Aggregators remain confident after carbon price crash

Eric Barker, 17/03/2022

Click to enlarge. The price of Australian Carbon Credit Units has dropped significantly after a change in government regulation. Source: Jarden

AUSTRALIA’S carbon market is starting to stabilise after a major government intervention triggered credits to halve in value in a matter of days.

Earlier this month, Federal energy minister Angus Taylor announced changes to the Emissions Reduction Fund (ERF) – allowing sellers who were locked into government contracts to make an exit payment and sell credits on the spot market. The exits will be staged in six month intervals.

The aim was to free up more Australian Carbon Credit Units (ACCUs) and allow projects to earn more money selling in a competitive market. ACCUs are based off sequestering a tonne of carbon dioxide, using a series of methods under the ERF.

Most of the forward-sold government contracts were worth $12 to $16 per ACCU – about half the $31 it is today.

Prior to the latest move from the government, demand has been outstripping supply on the carbon market, with prices tripling in the second half of 2021. Increased demand from businesses complying with the ERF’s safeguard mechanism, which requires companies to keep emissions below a baseline level, was mostly credited. (Click here for Beef Central’s previous story)

The move to free up more ACCUs was met with scepticism by the industry, with many worried the repeated government intervention was going to send bad signals to buyers.

In its weekly update, carbon market analysis service Reputex Energy said while the market was starting to stabilise, there was some evidence of apprehensive buyers.

“While potential remains for buyers to return to the market, many participants remain watchful as they wait to see how a forecast large volume of new supply from existing fixed delivery contracts will be made available to the market,” the report said.

The “least bad” option

Despite the short-term fluctuations, Carbon Link CEO Andrew Gatenby said the long-term prospect of the carbon market was positive. The company has dozens of projects along the east coast.

Andrew Gatenby

“We don’t like intervention like this, but it is the least-bad way of doing it because we also don’t want to have unfairness in the market,” Mr Gatenby said.

“Most of the projects that are being started at the moment will only start generating ACCUs in five-years-time and we expect the market to be a lot better then. We remain confident that price will recover.

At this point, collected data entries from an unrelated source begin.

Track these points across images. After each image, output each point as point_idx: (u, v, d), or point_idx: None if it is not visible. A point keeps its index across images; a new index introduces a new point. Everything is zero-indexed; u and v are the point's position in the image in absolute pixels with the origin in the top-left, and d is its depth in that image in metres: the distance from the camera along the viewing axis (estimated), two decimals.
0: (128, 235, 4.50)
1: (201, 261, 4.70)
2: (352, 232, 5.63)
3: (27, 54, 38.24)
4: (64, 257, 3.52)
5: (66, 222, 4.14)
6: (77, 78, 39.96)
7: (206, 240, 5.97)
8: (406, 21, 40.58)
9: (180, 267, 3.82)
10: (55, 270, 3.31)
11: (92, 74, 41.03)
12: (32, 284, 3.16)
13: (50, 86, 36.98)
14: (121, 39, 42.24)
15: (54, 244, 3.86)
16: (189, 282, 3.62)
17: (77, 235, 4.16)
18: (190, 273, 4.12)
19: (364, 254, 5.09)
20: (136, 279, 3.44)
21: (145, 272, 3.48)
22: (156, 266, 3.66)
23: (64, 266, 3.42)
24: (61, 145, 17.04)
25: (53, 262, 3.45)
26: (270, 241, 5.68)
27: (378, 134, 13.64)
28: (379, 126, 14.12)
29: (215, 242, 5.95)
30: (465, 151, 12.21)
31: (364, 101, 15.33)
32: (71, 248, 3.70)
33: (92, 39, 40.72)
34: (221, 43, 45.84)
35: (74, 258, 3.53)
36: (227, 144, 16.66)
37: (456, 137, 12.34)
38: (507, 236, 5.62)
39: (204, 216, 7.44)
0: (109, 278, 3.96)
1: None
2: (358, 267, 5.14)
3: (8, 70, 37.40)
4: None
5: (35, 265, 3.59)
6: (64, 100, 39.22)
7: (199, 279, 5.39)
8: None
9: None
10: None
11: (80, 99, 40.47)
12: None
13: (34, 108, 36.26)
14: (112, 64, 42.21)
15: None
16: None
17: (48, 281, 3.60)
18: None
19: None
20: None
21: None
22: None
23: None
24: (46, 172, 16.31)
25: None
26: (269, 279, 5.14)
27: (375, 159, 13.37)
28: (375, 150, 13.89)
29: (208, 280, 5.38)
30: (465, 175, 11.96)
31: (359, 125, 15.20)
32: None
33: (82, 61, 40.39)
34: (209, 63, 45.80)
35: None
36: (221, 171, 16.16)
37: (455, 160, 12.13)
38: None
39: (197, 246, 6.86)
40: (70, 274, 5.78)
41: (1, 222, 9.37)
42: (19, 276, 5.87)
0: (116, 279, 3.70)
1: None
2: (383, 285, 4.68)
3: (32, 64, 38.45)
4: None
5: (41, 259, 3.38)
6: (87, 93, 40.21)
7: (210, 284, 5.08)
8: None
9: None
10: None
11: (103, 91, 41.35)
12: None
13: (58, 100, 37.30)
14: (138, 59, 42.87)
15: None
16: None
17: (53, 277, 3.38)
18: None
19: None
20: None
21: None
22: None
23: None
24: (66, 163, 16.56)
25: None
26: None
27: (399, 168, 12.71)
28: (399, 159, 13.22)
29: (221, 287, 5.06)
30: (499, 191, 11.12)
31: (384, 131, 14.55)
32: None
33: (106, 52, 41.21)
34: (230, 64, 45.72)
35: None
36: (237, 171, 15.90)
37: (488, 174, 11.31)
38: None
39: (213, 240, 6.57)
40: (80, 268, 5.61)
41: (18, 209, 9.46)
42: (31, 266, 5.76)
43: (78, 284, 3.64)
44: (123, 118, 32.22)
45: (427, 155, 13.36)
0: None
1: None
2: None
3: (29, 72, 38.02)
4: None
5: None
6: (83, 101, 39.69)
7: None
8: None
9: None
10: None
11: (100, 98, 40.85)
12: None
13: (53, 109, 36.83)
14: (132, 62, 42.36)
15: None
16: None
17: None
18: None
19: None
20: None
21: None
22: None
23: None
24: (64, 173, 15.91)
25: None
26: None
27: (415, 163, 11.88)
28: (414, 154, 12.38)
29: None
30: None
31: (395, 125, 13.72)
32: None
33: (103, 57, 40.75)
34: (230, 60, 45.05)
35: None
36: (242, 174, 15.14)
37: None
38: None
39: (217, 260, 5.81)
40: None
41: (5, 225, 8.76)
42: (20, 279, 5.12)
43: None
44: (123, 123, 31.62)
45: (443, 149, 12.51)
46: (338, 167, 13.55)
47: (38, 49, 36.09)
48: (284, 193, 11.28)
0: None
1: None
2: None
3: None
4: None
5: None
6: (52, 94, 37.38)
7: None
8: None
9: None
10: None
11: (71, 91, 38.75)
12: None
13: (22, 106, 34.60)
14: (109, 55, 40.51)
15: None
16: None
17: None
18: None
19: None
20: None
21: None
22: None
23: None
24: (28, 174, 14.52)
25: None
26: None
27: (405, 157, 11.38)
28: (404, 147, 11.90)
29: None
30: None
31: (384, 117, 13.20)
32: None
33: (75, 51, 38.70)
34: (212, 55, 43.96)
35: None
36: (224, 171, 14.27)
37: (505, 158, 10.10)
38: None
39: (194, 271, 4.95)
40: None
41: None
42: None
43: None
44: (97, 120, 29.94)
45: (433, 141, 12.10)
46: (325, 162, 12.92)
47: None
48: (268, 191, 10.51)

“I know one of the big energy companies in WA is assuming ACCUs to cost $80 in its sustainability report.”

Mr Gatenby said with the price currently hovering around the $30 mark, many projects were still viable if it does not change.

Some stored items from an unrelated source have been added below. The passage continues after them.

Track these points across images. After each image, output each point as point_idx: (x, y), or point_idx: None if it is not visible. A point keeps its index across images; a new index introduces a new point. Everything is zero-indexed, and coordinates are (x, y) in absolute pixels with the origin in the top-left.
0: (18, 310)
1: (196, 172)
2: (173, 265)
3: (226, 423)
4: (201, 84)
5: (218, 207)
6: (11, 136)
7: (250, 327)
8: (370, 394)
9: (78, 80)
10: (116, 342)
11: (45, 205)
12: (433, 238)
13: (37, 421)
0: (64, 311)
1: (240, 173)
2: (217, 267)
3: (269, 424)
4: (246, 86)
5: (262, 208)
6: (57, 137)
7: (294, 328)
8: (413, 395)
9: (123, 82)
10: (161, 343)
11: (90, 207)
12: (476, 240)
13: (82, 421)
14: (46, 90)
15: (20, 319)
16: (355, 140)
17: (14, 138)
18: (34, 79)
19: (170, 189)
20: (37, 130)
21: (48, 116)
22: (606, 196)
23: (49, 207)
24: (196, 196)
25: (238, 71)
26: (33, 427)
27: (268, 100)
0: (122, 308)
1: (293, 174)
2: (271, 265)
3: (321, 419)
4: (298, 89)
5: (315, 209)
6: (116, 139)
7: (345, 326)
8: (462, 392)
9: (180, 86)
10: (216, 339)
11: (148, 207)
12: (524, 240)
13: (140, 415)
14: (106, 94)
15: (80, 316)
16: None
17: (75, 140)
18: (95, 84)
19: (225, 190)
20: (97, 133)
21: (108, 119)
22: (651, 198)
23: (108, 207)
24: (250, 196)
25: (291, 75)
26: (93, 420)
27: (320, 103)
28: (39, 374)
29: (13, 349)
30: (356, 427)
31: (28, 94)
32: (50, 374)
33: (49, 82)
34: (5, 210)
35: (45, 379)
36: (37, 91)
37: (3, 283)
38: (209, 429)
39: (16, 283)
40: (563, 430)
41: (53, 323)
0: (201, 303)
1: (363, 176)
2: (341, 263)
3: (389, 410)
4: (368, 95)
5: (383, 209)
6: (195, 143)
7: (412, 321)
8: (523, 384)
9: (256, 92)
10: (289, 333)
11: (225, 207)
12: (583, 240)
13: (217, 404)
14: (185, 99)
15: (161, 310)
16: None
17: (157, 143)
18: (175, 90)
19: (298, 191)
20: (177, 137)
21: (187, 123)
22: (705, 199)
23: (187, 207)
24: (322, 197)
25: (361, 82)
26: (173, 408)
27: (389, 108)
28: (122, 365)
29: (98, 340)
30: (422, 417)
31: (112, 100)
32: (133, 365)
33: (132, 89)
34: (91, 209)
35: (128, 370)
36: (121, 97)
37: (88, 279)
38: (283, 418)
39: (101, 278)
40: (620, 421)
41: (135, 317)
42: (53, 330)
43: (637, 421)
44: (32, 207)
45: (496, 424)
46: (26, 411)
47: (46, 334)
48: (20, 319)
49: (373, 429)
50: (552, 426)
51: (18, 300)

“The biggest driver of project viability is the sequestration rate, which is the tonnes of carbon you can sequester per hectare, per year. If you can increase your sequestration rate from one-to-tonnes it makes a big difference to the bottom line,” he said.

“Typically, we have found with our clients that if the project is 1,000 hectares or more, $30 can generate a good return.”

Consistency and integrity needed in carbon farming

Hamish Webb from Armidale-based Precision Pastures echoed Mr Gateby’s sentiment, saying a consistent market was needed to give confidence to buyers and sellers.

The company is an agronomy service that provides baseline report to producers looking to start soil carbon projects. Mr Webb said demand for the service was growing and the company had been ordering more equipment and putting on more staff to keep up.

Hamish Webb

“I think the whole industry needs to keep a high standard of its work in the carbon space,” he said.

“We have about 150 clients and there are 50,000 red meat producers. Every one of them needs to have the same conversations we have, looking at the risks and rewards of doing a soil carbon project.

Mr Webb said a stable carbon market was needed to underpin the confidence of producers looking to start projects.

“With a new market, like the carbon market, I would rather it find an equilibrium that suits everyone involved – whether it is $30 or $50,” he said.

“We want a market where we can increase supply with confidence and buyers can find a significant supply to offset emissions. A market that flies around from $16 to $60 is not helpful to anyone.”